Job: Collect every line in the entries below that contains the string "הלוואה", and reproduce each one in full.

(Extracted page text data)
Segment Open
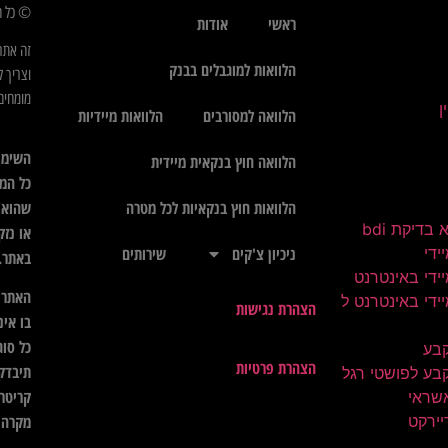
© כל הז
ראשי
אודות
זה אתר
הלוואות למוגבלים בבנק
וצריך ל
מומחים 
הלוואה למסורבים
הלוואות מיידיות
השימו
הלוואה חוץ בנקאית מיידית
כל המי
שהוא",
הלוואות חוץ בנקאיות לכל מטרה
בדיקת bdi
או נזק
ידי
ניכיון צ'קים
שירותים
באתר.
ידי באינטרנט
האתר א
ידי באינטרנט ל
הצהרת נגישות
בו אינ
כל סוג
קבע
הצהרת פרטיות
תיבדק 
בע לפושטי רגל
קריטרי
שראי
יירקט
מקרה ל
Segment Closed
Task output:
הלוואה למסורבים
הלוואה חוץ בנקאית מיידית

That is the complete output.